▶ _EXTRACT_
────

2. the sound. the illusion of amp sims progressively falls apart as the gain is decreased. when they get to medium gain to clean, that di sound is VERY apparent in the sound. that di sound can be masked to some degree, as travisinoklahoma demonstrated using a string of free plugins. the illusion of amp sims progressively falls apart as the effects are widdled away. try this. play your guitar dry through your di. do you hear that very sterile, clean, kind of hard sound? now fire up your most convincing amp sim patch and start turning off the effects one by one. then begin decreasing the gain while bumping up the volume to keep the same overall sound level. same goes for the room/cab/mic simulation. start turning the gain back up, fiddle with the room simulation, and then turn the effects back on one by one. at what point on the way back up did the di component of the sound begin to fade away?

3. dynamics. this won't matter to you gain bangers, and if you don't have a real amp to compare with, or at least vivd memories of lost ones, you won't hear it either. play some dynamic stuff, like slow blues licks through your amp and sim, recording both. strum some chords soft to heavy. compare the dynamics and notice the funky artifacts and distortions of the sim. it's not very nice, is it?

the point of this rant isn't to make you stop using your amp sims, but rather to get you to consider how amp sims might influence your playing and shred some of the marketing bullshit. your music, your situation, your call. if you use amp sims, one thing to keep in mind is that di guitar needs quite a bit of headroom. don't let your guitar signal get any where near clipping. a/d converter clipping sounds like ass, unless you've gone weird. don't buy an amp sim from a company that doesn't offer a trial for comparing directly with the freeware stuff that's available. depending on the sound that you're shooting for, you might be surprised with the freeware stuff. although, i'll tell you from experience, most of the freeware sounds like dirty ass from the get go, along with much of the paid for stuff. compare amp sims against each other for yourself. set aside some time for doing this when you're not trying to get something done, like writing or recording. if you're curious about the freeware stuff, read on.

just remember that you'll have to tweak things for yourself, and chain other plugs with them for different distortion characteristics and ambience simulation. it's a full day's work at least. if you're a guitar player, forget the impulse stuff. there's too much latency involved, and when it gets down to it, the cab impulses don't sound any better than the freeware amp sims. definitely DO NOT depend on any presets to sound good. also, if you're going to try the freeware stuff, get it over with in one swoop so that you're not left wondering about that other amp sim and end up wasting a bunch of time searching and comparing over a long stretch. get it over with.

────

▶ _Part of a data file_
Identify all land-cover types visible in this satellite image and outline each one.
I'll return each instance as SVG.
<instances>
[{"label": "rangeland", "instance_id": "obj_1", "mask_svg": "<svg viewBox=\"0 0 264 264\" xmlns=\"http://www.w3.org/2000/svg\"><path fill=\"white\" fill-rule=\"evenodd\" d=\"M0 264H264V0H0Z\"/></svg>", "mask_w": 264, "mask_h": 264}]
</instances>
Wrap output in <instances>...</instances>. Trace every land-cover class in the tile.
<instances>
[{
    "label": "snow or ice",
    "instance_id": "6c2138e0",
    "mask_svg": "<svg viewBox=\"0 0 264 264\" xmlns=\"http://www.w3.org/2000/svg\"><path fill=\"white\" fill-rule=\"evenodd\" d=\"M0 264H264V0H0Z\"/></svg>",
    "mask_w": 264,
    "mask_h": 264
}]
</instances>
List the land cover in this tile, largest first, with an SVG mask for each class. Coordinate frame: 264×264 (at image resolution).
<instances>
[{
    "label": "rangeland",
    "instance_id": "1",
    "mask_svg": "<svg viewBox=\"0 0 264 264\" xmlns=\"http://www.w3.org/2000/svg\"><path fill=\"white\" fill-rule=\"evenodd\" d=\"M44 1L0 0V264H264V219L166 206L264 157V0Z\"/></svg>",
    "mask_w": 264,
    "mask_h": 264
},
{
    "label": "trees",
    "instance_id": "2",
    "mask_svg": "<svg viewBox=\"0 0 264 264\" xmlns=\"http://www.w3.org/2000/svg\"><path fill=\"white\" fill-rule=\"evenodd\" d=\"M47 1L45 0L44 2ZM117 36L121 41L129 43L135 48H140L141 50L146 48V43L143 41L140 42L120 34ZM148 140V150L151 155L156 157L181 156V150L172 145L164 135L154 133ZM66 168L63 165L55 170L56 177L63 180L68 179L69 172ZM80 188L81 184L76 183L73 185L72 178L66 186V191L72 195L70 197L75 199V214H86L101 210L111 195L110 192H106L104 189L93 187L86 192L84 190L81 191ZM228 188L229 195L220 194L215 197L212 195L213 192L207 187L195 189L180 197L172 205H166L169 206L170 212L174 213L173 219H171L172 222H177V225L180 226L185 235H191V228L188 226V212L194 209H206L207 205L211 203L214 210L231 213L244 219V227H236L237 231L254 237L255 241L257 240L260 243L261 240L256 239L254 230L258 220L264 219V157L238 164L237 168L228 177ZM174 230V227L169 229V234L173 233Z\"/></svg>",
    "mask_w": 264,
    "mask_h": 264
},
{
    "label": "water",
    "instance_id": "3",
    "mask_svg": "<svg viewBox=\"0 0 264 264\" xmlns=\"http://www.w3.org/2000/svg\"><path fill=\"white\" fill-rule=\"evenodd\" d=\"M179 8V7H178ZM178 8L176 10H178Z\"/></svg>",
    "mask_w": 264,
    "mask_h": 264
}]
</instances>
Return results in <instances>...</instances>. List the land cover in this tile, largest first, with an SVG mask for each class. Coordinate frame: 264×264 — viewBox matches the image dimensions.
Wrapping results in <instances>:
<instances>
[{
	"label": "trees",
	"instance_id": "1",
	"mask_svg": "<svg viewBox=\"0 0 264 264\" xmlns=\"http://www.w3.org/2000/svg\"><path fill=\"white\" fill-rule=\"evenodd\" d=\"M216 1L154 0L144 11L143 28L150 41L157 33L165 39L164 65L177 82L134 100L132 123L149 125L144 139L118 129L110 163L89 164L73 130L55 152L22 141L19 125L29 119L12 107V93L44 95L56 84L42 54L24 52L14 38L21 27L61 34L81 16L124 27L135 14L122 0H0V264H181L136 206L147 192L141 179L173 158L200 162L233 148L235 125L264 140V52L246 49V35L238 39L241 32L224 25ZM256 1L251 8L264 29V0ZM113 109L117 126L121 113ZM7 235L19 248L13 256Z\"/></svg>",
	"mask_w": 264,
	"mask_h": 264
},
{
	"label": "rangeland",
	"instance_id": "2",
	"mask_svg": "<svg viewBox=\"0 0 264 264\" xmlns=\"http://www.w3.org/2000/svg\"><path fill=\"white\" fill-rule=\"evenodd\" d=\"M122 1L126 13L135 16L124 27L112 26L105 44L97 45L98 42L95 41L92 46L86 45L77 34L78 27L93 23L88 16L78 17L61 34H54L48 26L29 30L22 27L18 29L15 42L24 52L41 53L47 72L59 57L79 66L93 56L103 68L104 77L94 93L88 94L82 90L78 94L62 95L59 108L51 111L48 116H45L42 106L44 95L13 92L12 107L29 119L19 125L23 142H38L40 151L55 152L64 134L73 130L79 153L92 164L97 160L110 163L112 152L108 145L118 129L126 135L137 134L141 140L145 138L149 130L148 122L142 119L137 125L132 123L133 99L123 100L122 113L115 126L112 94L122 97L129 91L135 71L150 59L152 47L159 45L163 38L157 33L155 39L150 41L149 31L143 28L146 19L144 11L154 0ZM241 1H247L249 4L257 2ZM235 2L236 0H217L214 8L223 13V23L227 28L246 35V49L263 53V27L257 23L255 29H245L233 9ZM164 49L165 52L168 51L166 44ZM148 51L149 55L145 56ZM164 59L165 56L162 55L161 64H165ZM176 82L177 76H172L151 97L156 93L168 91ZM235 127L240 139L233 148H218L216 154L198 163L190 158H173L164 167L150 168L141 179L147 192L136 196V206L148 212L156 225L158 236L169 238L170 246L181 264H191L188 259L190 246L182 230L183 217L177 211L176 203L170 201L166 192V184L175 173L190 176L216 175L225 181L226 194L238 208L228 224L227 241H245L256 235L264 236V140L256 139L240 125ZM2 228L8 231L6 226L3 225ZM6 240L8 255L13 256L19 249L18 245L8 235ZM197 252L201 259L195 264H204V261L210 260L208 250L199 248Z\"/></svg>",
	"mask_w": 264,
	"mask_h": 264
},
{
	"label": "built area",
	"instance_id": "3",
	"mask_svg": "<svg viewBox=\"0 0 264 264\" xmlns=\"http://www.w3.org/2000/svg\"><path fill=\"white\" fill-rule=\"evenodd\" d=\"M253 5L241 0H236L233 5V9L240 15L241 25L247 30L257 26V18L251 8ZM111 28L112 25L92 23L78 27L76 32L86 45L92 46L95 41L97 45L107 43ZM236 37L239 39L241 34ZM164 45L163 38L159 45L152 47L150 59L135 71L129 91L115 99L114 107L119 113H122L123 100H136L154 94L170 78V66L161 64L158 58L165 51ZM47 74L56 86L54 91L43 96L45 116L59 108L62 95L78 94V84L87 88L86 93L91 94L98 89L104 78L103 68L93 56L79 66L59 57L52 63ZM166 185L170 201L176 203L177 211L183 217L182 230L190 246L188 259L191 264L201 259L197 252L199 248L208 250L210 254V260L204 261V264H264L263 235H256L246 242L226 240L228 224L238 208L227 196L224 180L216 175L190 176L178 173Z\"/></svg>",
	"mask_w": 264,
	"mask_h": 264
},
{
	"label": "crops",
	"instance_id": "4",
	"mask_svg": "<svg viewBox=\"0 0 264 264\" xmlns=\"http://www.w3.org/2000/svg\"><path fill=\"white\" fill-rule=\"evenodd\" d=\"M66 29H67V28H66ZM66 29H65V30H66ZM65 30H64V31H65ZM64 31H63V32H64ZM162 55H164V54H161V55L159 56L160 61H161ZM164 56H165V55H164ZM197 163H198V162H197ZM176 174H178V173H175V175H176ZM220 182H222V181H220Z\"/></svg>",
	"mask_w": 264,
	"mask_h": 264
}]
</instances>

────

▶ _SET TASKS_
**a.** Copy out the passage of the text on amp sims that begins with the words containing "just remember that" and ends with "it over with.".
**b.** Report each line of the rows that contains the string "rangeland".
The text on amp sims and the rows come from unrelated sources.

▶ _TASK-BY-TASK RESULTS_
**a.**
just remember that you'll have to tweak things for yourself, and chain other plugs with them for different distortion characteristics and ambience simulation. it's a full day's work at least. if you're a guitar player, forget the impulse stuff. there's too much latency involved, and when it gets down to it, the cab impulses don't sound any better than the freeware amp sims. definitely DO NOT depend on any presets to sound good. also, if you're going to try the freeware stuff, get it over with in one swoop so that you're not left wondering about that other amp sim and end up wasting a bunch of time searching and comparing over a long stretch. get it over with.

**b.**
[{"label": "rangeland", "instance_id": "obj_1", "mask_svg": "<svg viewBox=\"0 0 264 264\" xmlns=\"http://www.w3.org/2000/svg\"><path fill=\"white\" fill-rule=\"evenodd\" d=\"M0 264H264V0H0Z\"/></svg>", "mask_w": 264, "mask_h": 264}]
    "label": "rangeland",
	"label": "rangeland",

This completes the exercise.